Because understanding often improves when learners recognize structural overlap between different domains. Transfer, analogy, and conceptual reuse are central to real intellectual progress.
Examples include:
- entropy in thermodynamics and information theory
- drift in population genetics and random walks
- feedback in engineering, biology, and machine learning
Didactopus tries to surface these overlaps rather than treating subjects as sealed containers.
Why not automatically trust learner-derived knowledge?
Learner-derived knowledge can be valuable, but it still needs review, validation, and provenance. A learner may discover something surprising and useful, but the system should preserve both usefulness and caution.
What can learner-derived knowledge become?
Depending on review outcome, it can be promoted into:
- accepted pack improvements
- curriculum drafts
- reusable skill bundles
- archived but unadopted suggestions
What is the review-and-promotion workflow?

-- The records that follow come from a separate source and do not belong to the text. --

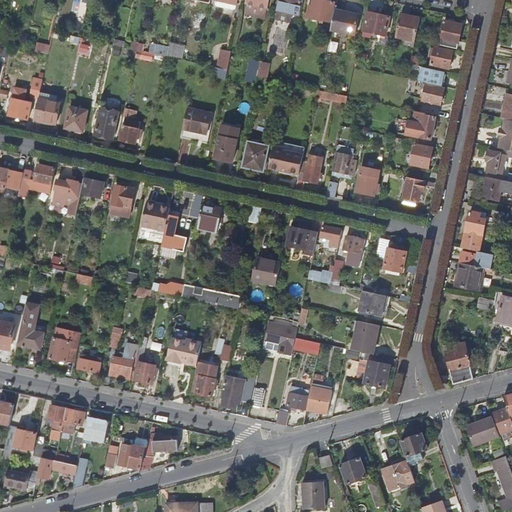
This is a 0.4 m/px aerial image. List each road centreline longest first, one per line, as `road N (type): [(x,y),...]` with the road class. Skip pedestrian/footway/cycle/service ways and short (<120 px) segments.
road 1 (residential): [(0,137),(440,233)]
road 2 (residential): [(259,450),(248,430),(0,376)]
road 3 (residential): [(259,450),(30,511)]
road 4 (residential): [(440,233),(489,7)]
road 5 (residential): [(433,402),(415,352),(440,233)]
road 6 (residential): [(433,402),(284,443)]
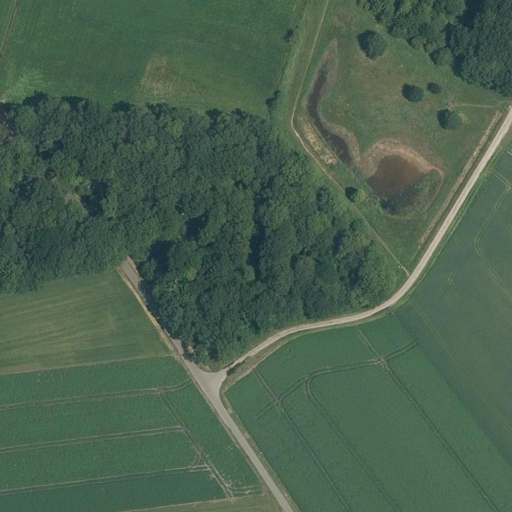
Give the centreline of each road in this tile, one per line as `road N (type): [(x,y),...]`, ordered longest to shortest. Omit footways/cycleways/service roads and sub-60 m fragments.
road 1 (unclassified): [(205,387),(278,336),(390,300),(511,112)]
road 2 (unclassified): [(205,387),(95,228),(0,120)]
road 3 (unclassified): [(288,511),(205,387)]
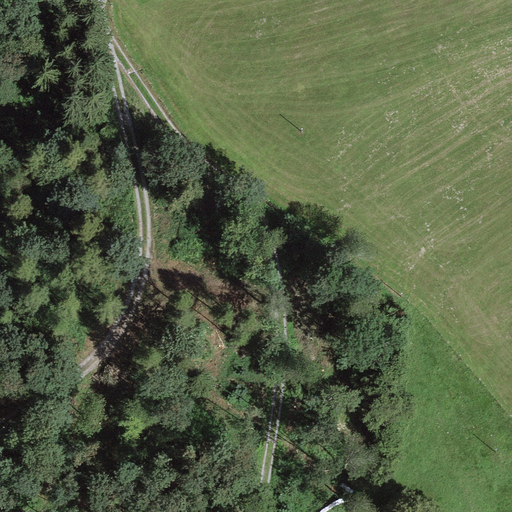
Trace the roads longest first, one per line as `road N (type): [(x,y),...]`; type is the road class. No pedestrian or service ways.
road 1 (track): [(260,511),(280,380),(271,244),(260,212),(173,135),(105,37)]
road 2 (track): [(100,0),(143,212),(139,284),(125,320),(87,365),(0,429)]
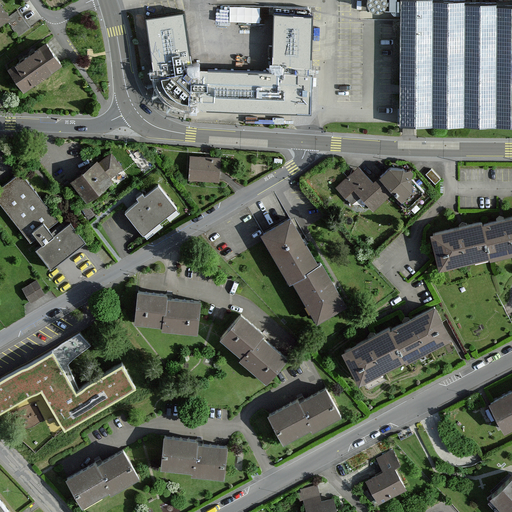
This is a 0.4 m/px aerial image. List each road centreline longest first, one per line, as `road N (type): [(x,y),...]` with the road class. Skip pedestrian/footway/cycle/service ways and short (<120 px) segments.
road 1 (residential): [(305,142),(292,167),(0,339)]
road 2 (residential): [(511,359),(318,459)]
road 3 (tertiary): [(305,142),(511,150)]
road 4 (tertiary): [(134,108),(154,128),(181,135),(305,142)]
road 5 (residential): [(0,125),(103,123),(134,108)]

It is the process by which exported learner observations are triaged, reviewed, validated, and either promoted or archived.
What is the synthesis engine?
The synthesis engine analyzes concept graphs and learner evidence to identify candidate conceptual overlaps, analogies, and transferable structures across packs.
Can Didactopus produce traditional educational outputs?
Yes. Knowledge exports can seed:
- lesson outlines
- study guides
- exercise sets
- instructor notes
- curriculum maps
Can Didactopus produce AI skill-like outputs?
Yes. Structured exports can support:
- skill manifests
- evaluation checklists
- failure-mode notes
- canonical examples
- prerequisite maps
What happens to artifacts over time?
Artifacts can be:
- retained
- archived
- expired
- soft-deleted
Retention policy support is included so temporary debugging products and durable portfolio artifacts can be treated differently.